#### Provided text:
____________________

Comedy mockumentary that interviewed a dog with massive success
The month of May gave the spotlight to laughter with the New Zealand Comedy Festival. As such, Show Me Shorts highlighted three of their favourite comedy short films from the last few years.
May also brought the HP48Hour filmmaking competition, which saw hundreds of teams from around Aotearoa make a short film within a weekend. For teams who took part in HP48Hours ULTRA, their main characters had to be either children or animals.
That brings me to Downward Dog, a comedic mockumentary in the same flea circus as Aardman’s Creature Comforts.
Following a dog trying to navigate relationship complexities and frustrations with his owner, the short earns a bucket of chuckles with the First World Dog Problems it presents and Samm Hodges’ perfectly dry and serious vocal delivery.
Sometimes, he’s acting petty about not being taken for walks on the scheduled hour. Other times, he gets existential about the nature of loneliness and ageing (“I’m turning seven and, uh, you know, really trying to not be hung up on a number”).
Seeing a doggo being introspective is funny in its own right, but his internal angst also taps into something fairly relatable about our own – often false – expectations about relationships and attachments. There are shades of truth and tragedy in almost every great comedy, and Downward Dog is no exception.
The stars of the short are Hodges’ voice and his canine counterparts’ eyebrows, both melding so well to create a character who is a good boy and also kind-of pathetic. It might be the greatest pairing of voice acting and dog acting since Don Ameche and Shadow in Homeward Bound.
Though it’s broken up into webisodes, the entire collection rounds itself nicely as one whole narrative. It became a viral hit so big that ABC picked it up and turned it into a TV series starring Fargo‘s Allison Tolman.

____________________

#### Record excerpts:
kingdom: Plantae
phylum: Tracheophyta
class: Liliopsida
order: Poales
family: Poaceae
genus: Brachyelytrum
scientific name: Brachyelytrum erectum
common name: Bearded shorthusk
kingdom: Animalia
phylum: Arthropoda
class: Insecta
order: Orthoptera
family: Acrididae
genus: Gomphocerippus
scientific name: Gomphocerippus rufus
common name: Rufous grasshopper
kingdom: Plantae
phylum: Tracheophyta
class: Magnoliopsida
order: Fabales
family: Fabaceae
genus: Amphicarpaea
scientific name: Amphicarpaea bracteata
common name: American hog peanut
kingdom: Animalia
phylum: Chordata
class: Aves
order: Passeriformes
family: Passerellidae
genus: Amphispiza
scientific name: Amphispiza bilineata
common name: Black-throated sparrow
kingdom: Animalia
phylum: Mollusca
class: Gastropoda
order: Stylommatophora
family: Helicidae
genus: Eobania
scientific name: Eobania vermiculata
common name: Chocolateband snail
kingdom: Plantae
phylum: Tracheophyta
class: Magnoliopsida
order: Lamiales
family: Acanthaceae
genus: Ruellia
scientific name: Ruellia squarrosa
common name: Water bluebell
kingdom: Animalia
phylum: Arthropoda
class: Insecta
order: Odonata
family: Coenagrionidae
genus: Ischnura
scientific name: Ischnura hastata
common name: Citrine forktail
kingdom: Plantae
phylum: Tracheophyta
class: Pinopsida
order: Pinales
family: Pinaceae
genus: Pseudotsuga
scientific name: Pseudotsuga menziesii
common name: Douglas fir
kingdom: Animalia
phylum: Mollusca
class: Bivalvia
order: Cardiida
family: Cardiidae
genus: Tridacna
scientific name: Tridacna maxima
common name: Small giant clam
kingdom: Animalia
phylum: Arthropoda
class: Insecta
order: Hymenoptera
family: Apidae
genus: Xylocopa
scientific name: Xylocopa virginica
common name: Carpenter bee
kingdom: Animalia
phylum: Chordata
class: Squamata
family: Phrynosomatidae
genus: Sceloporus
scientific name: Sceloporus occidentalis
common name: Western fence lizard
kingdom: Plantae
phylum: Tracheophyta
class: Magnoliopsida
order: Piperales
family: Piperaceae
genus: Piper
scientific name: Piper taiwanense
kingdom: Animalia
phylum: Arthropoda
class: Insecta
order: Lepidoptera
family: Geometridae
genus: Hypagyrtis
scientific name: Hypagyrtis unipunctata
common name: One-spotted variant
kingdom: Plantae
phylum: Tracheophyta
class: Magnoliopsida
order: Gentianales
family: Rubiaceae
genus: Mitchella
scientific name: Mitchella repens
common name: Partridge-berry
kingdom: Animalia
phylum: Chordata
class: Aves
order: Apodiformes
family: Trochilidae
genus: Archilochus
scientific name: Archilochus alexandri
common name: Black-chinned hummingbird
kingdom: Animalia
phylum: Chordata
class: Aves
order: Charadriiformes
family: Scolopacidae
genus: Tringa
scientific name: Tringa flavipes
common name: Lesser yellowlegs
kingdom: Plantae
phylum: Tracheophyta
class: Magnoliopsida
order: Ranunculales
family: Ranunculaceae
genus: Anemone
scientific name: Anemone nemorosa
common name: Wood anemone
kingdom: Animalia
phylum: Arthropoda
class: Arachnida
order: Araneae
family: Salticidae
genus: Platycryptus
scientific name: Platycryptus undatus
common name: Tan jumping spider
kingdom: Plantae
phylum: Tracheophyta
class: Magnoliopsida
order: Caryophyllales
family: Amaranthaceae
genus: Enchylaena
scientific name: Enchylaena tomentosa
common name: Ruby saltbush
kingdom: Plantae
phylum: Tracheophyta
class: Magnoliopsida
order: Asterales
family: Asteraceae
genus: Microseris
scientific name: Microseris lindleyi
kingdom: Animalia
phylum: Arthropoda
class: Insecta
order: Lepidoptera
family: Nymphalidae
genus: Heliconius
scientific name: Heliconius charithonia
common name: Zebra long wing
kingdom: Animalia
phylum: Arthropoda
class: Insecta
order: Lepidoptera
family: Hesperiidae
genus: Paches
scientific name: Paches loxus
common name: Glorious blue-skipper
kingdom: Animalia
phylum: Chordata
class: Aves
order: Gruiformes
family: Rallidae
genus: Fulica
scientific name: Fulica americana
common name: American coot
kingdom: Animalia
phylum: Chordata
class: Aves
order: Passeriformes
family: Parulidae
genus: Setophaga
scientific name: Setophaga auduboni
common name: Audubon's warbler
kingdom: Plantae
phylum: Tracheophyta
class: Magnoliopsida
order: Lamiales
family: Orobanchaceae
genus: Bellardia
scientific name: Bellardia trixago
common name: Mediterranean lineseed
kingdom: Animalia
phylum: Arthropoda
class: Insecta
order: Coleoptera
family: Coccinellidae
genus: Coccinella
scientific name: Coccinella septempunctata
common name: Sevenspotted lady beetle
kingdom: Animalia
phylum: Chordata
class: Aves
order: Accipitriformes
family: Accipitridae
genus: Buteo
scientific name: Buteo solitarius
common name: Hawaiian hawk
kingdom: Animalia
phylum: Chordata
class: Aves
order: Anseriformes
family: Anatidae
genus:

____________________

#### Exercise instructions:
A - Translate into Spanish this sentence from the Downward Dog review: "It might be the greatest pairing of voice acting and dog acting since Don Ameche and Shadow in Homeward Bound."
B - List every title of a film, short or TV series that the Downward Dog review names.
C - According to the Downward Dog review, which network picked up the short and turned it into a TV series?

#### Activity answers:
A - Podría ser la mejor combinación de actuación de voz y actuación canina desde Don Ameche y Shadow en Homeward Bound.

B - Downward Dog, Creature Comforts, Homeward Bound, Fargo

C - ABC